If the good lord is willing I might someday have a worthwhile computer built, and then try other operating systems on it!!!
Many OS now come in a Live-CD format, can sample them without installing.
Live-CD will show you if it automatically detects your video.
***** Puppy 5.25 Linux runs on 128 Megbytes of RAM, and is my five-star favorite *****.
Comes on a Live-CD, and will run forever from the Live-CD without any install.
Puppy is very well supported, with many good features built-in,
Puppy has many extensions / applications to download with auto-install.
Puppy comes on a Live-CD (OSDisc.com for $2.35).
My five-star ***** recommendation is this:
* get the Live-CD for Puppy 5.25, boot-up, check it out.
* run from Live-CD only, and select the option for a "Save File" to your HD, Only the "Save File" !
* watch it run in small RAM. and detect your video card.
* write back to us if it does not. Share the solution or share the misery.
Myself, I'm tempted to create a new distribution for the "geezerati" - call it "OFL - Old Fart Linux"...
1. Up-to-date drivers for video, wireless, and other hardware.
2. latest LibreOffice and any plugins necessary to handle MS Office files that aren't supported directly by LO.
3. All the cruft needed to play/rip CDs, DVDs, and BluRay discs.
4. Image manipulation and archival tools, including slide-show generation.
5. Personal / Small Business accounting software (GnuCash, et al).

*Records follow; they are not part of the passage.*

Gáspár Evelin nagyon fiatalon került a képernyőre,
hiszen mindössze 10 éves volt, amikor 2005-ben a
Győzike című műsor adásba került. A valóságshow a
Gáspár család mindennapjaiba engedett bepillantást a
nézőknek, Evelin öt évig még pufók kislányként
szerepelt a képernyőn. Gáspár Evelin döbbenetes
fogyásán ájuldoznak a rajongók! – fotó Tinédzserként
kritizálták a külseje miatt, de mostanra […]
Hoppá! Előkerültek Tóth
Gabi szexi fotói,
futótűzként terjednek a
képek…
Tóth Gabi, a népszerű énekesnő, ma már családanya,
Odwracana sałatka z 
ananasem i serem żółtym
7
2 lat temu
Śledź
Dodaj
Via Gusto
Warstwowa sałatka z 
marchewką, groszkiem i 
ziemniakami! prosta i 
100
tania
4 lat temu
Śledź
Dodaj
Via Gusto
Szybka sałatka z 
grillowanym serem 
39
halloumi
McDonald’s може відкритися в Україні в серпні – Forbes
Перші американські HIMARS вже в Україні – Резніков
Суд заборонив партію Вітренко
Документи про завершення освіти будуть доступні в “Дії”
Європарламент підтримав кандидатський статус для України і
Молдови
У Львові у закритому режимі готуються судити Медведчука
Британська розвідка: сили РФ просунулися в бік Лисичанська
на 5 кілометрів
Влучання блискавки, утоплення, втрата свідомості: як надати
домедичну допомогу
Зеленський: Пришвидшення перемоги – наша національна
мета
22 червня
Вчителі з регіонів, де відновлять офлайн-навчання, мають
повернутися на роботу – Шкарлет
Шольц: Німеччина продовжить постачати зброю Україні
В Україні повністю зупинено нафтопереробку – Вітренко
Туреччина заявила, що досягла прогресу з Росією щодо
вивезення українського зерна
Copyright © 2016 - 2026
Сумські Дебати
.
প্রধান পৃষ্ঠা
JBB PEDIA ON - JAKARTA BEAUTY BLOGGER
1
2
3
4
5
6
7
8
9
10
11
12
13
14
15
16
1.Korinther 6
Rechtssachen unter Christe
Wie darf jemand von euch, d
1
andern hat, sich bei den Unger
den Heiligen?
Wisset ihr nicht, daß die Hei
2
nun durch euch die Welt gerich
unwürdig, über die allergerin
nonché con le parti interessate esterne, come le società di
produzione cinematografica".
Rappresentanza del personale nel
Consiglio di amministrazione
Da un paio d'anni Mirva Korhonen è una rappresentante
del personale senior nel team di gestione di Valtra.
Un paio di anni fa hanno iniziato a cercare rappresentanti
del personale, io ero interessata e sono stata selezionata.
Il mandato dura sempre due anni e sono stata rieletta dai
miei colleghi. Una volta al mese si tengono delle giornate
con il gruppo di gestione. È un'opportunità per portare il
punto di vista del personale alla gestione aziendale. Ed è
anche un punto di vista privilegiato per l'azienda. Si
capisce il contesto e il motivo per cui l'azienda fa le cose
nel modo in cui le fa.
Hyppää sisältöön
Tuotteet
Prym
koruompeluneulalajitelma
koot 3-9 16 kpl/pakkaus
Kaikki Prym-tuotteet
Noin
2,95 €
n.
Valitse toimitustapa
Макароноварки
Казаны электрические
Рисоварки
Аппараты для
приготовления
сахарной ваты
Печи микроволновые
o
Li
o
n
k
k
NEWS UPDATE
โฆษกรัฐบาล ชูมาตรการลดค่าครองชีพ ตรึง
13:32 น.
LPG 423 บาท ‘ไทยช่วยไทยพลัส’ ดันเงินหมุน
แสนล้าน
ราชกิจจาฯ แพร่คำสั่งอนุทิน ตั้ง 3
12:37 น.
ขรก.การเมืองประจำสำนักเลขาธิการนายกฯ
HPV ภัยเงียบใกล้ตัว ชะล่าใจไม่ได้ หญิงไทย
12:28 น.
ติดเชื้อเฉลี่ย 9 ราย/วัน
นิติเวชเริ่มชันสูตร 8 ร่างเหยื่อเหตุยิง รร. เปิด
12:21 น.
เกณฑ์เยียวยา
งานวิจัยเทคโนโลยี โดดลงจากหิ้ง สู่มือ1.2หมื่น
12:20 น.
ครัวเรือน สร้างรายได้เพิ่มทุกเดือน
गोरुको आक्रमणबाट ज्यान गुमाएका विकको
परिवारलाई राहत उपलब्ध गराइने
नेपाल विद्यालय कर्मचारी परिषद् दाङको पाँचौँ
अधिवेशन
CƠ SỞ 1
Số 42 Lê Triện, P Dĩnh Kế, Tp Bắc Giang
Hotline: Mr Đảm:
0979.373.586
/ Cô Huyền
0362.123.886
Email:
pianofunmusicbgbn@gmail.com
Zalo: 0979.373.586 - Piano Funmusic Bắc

Someday my ship will come in and I'll hit a lottery number and be able to buy a new washing machine, a new juicer, and a new hand built computer with the best components instead of the cheap stuff presently in my HP a532x.
"Someday my ship will come in and I'll hit a lottery number and be able to buy a new washing machine, a new juicer, and a new hand built computer with the best components instead of the cheap stuff presently in my HP a532x."
Let's see Lucky. We got a new dishwasher last year, a new (used) juicer at a garage sale for $5 a couple of weeks ago, and you can build a computer yourself with quality off-the-shelf components for only a small fortune! A dual cpu high-end system with 8GB of RAM and a bunch of disc space will cost you about $3000 less than the same configuration of an Apple Mac Pro. Of course, if you price the Mac Pro, the price would choke a horse... Ok, just priced one (8 cores @ 2.93GHz) - without display(s) comes to about $7 grand - choke!